- _GIVEN RECORDS_
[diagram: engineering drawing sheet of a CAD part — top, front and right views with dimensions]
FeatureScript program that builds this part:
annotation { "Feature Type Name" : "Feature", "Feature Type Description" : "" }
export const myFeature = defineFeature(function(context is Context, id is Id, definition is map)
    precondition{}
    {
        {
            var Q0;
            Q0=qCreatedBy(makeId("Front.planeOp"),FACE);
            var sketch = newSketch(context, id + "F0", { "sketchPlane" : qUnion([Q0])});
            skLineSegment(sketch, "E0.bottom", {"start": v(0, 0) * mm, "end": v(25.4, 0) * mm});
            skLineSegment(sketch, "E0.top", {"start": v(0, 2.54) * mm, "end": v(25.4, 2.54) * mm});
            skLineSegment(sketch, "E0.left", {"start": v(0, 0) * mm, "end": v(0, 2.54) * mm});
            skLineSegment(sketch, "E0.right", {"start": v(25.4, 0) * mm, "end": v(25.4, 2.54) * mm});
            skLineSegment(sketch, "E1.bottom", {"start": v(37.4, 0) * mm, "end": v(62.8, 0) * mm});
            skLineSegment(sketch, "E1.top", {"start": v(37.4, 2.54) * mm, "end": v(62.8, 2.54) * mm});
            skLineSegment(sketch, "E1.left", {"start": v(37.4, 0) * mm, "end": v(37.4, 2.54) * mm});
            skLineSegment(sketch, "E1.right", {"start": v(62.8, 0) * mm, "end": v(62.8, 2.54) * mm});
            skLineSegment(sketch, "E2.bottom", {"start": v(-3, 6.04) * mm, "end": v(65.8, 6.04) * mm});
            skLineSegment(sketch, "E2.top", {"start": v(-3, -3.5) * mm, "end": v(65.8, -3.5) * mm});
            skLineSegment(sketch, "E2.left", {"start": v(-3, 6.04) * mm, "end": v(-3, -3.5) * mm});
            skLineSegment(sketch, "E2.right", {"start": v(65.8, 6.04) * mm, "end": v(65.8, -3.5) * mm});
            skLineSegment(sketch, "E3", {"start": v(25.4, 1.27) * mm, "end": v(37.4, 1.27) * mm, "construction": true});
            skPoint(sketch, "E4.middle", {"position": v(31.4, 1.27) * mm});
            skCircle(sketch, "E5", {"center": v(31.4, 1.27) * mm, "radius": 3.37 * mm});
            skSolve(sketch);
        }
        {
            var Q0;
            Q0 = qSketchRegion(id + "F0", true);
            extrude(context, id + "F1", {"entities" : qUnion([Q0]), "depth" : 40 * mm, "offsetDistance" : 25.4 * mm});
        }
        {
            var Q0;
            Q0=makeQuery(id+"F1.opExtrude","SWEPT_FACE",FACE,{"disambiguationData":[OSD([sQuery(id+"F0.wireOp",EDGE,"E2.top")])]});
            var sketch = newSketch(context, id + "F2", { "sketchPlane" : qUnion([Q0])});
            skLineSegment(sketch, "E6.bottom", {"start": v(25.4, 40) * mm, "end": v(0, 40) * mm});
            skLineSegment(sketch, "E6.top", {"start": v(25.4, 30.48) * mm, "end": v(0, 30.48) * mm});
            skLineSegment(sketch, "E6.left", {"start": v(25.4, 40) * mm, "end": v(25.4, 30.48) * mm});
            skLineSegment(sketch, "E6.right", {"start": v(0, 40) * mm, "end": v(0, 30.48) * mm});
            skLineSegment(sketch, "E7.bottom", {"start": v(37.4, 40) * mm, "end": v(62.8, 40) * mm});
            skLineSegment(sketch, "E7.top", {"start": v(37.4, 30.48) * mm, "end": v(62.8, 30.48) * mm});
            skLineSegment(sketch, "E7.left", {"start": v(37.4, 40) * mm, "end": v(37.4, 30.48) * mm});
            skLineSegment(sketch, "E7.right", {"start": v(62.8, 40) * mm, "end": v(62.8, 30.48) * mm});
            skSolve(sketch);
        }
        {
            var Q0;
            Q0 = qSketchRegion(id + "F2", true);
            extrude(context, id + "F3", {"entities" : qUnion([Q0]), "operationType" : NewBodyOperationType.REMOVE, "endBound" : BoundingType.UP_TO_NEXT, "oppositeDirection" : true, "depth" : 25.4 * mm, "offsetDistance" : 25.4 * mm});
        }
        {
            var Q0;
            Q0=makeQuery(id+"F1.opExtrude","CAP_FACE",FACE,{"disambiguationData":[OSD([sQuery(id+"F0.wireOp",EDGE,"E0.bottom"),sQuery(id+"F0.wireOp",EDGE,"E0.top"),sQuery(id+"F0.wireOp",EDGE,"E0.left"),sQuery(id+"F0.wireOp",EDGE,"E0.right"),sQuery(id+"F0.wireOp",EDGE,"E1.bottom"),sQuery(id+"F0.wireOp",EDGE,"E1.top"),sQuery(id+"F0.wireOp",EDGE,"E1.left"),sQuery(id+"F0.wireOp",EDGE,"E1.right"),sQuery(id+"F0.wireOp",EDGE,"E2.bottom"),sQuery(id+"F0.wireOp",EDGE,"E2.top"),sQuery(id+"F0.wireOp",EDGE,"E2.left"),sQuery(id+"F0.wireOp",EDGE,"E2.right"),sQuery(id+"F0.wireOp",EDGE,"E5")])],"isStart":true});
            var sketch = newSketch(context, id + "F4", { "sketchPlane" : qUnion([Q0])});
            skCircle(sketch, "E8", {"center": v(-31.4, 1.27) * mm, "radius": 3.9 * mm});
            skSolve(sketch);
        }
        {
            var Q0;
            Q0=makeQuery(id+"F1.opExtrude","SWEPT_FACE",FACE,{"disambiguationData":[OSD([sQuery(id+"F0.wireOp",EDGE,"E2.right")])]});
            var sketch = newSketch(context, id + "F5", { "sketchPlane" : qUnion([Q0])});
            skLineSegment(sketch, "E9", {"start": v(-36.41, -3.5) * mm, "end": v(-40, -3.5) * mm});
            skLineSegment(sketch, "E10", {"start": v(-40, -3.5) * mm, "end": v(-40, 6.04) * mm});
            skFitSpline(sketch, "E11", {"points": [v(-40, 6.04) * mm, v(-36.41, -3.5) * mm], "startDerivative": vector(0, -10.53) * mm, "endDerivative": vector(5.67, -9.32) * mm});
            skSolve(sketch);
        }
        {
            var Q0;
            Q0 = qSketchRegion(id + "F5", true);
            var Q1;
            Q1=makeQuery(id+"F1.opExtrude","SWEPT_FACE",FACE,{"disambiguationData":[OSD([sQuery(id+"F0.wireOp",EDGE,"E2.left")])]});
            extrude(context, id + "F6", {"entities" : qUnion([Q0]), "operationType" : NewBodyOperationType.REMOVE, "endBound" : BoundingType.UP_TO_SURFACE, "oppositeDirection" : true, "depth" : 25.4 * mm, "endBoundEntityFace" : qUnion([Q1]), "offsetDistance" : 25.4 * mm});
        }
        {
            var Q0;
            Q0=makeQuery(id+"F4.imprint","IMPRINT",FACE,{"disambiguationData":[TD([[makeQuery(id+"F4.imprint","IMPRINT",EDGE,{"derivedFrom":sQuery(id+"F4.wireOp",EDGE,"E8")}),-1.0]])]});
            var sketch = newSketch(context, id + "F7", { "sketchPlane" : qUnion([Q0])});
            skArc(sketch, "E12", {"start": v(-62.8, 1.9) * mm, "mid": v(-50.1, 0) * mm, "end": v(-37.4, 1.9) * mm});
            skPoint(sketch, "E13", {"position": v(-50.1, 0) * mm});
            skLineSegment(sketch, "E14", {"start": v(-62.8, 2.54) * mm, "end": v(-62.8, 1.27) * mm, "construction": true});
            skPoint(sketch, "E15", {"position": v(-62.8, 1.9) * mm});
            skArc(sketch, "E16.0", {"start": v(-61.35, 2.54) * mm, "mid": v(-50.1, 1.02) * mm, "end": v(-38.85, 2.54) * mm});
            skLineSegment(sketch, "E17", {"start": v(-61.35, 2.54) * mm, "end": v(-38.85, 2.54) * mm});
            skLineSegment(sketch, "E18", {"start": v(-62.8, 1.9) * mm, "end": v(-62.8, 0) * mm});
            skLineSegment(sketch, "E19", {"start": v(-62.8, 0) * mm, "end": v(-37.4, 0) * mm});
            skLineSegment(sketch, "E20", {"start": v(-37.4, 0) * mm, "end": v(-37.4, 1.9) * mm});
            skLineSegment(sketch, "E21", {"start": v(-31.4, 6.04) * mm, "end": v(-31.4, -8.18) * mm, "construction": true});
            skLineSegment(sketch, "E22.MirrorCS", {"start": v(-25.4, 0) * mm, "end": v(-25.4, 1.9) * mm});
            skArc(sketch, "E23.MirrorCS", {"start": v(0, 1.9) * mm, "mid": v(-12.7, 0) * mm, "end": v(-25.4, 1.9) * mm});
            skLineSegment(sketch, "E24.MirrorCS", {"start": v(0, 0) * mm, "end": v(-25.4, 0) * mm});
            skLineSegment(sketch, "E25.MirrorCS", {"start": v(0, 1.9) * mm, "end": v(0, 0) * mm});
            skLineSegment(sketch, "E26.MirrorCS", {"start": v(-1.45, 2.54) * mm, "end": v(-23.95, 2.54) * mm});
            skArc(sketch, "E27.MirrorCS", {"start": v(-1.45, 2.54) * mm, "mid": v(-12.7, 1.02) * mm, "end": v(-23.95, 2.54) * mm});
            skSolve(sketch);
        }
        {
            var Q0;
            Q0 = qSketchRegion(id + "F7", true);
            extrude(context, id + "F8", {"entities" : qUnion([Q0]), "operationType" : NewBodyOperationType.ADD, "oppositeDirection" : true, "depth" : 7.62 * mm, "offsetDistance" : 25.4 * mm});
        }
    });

- _STATED GOAL_
Change "myFeature" to "bracketFeature" in the data from its start through the line containing "export const myFeature". Return only those lines, with nothing else altered.

- _SOLVED PROBLEM_
[diagram: engineering drawing sheet of a CAD part — top, front and right views with dimensions]
FeatureScript program that builds this part:
annotation { "Feature Type Name" : "Feature", "Feature Type Description" : "" }
export const bracketFeature = defineFeature(function(context is Context, id is Id, definition is map)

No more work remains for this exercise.